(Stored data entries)
^^^^^^^^^^^^^^^^

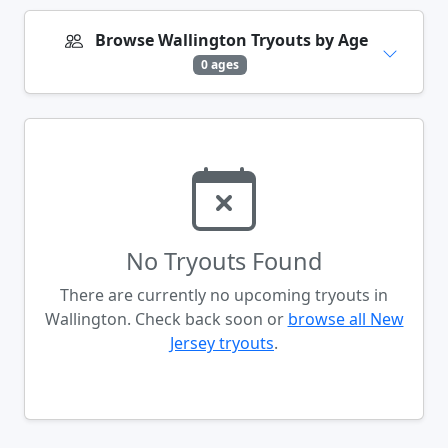
Browse Wallington Tryouts by Age
0 ages
No Tryouts Found
There are currently no upcoming tryouts in
Wallington. Check back soon or
browse all New
Jersey tryouts
.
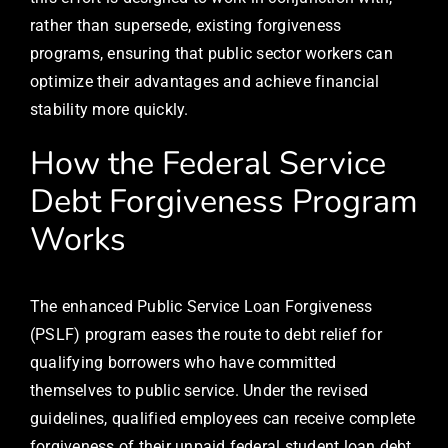
rather than supersede, existing forgiveness
programs, ensuring that public sector workers can
optimize their advantages and achieve financial
stability more quickly.
How the Federal Service
Debt Forgiveness Program
Works
The enhanced Public Service Loan Forgiveness
(PSLF) program eases the route to debt relief for
qualifying borrowers who have committed
themselves to public service. Under the revised
guidelines, qualified employees can receive complete
forgiveness of their unpaid federal student loan debt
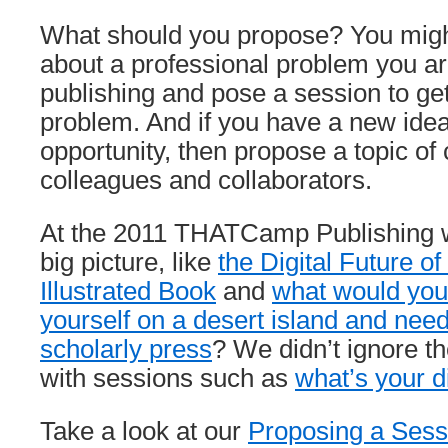
What should you propose? You might
about a professional problem you ar
publishing and pose a session to get
problem. And if you have a new idea
opportunity, then propose a topic of 
colleagues and collaborators.
At the 2011 THATCamp Publishing w
big picture, like
the Digital Future of
Illustrated Book
and
what would you
yourself on a desert island and need
scholarly press
? We didn’t ignore th
with sessions such as
what’s your di
Take a look at our
Proposing a Sess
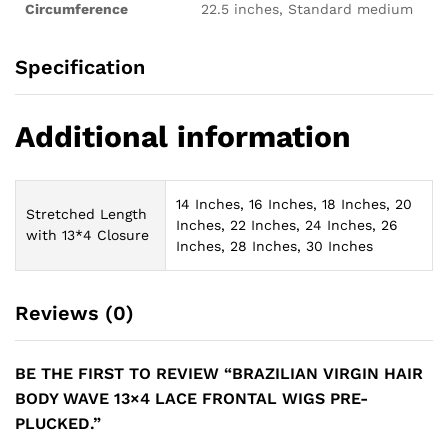
Circumference
22.5 inches, Standard medium
Specification
Additional information
14 Inches, 16 Inches, 18 Inches, 20
Stretched Length
Inches, 22 Inches, 24 Inches, 26
with 13*4 Closure
Inches, 28 Inches, 30 Inches
Reviews (0)
BE THE FIRST TO REVIEW “BRAZILIAN VIRGIN HAIR
BODY WAVE 13×4 LACE FRONTAL WIGS PRE-
PLUCKED.”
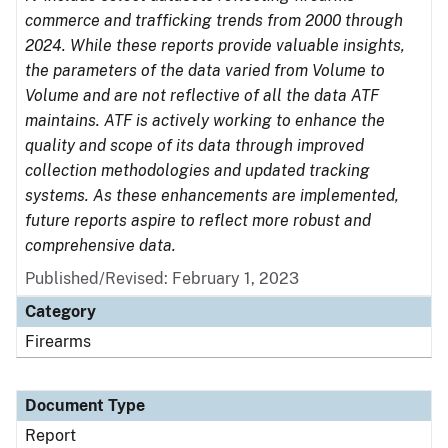
commerce and trafficking trends from 2000 through
2024. While these reports provide valuable insights,
the parameters of the data varied from Volume to
Volume and are not reflective of all the data ATF
maintains. ATF is actively working to enhance the
quality and scope of its data through improved
collection methodologies and updated tracking
systems. As these enhancements are implemented,
future reports aspire to reflect more robust and
comprehensive data.
Published/Revised: February 1, 2023
Category
Firearms
Document Type
Report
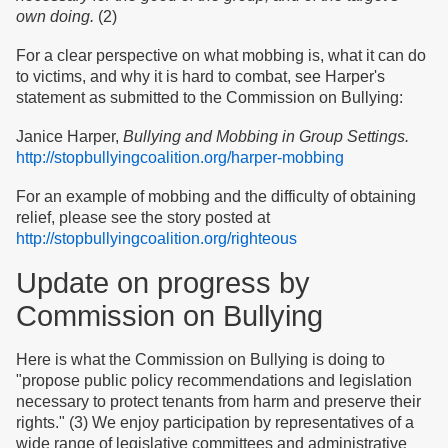
own doing.
(2)
For a clear perspective on what mobbing is, what it can do
to victims, and why it is hard to combat, see Harper's
statement as submitted to the Commission on Bullying:
Janice Harper,
Bullying and Mobbing in Group Settings.
http://stopbullyingcoalition.org/harper-mobbing
For an example of mobbing and the difficulty of obtaining
relief, please see the story posted at
http://stopbullyingcoalition.org/righteous
Update on progress by
Commission on Bullying
Here is what the Commission on Bullying is doing to
"propose public policy recommendations and legislation
necessary to protect tenants from harm and preserve their
rights." (3) We enjoy participation by representatives of a
wide range of legislative committees and administrative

^^^^^^^^^^^^^^^^

§ Brief: From the line that has "http://stopbullyingcoalition.org/harper-mobbing" through the line that has "necessary to protect", copy every line exactly as it appears above, and leave out all others.

§ Answer to this problem:
http://stopbullyingcoalition.org/harper-mobbing
For an example of mobbing and the difficulty of obtaining
relief, please see the story posted at
http://stopbullyingcoalition.org/righteous
Update on progress by
Commission on Bullying
Here is what the Commission on Bullying is doing to
"propose public policy recommendations and legislation
necessary to protect tenants from harm and preserve their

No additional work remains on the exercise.